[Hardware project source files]
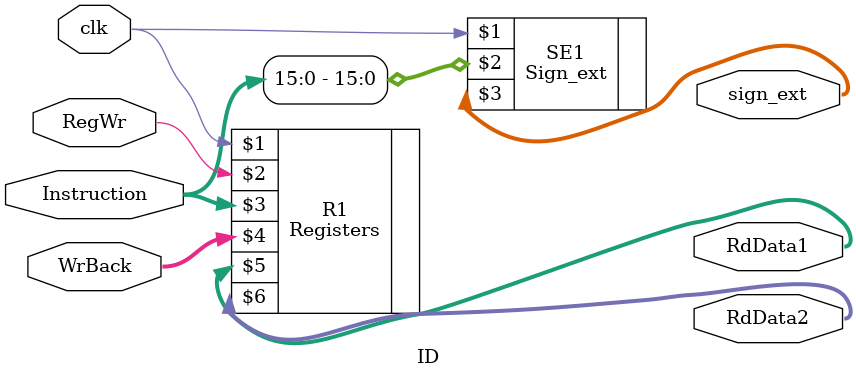
<source format=v>
`timescale 1ns / 1ps


module ID(
    input clk,
    input [31:0] Instruction,
    input [31:0] WrBack,
    input RegWr,
    output [31:0] RdData1,
    output [31:0] RdData2,
    output [31:0] sign_ext
    );
    
    Registers R1(clk,RegWr,Instruction,WrBack,RdData1,RdData2);
    Sign_ext SE1(clk,Instruction[15:0],sign_ext);
    
endmodule

</source>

> DIRECTIONS
Go through the records and gather the lines that hold "input".

> OUTPUT OF THE EXERCISE
    input clk,
    input [31:0] Instruction,
    input [31:0] WrBack,
    input RegWr,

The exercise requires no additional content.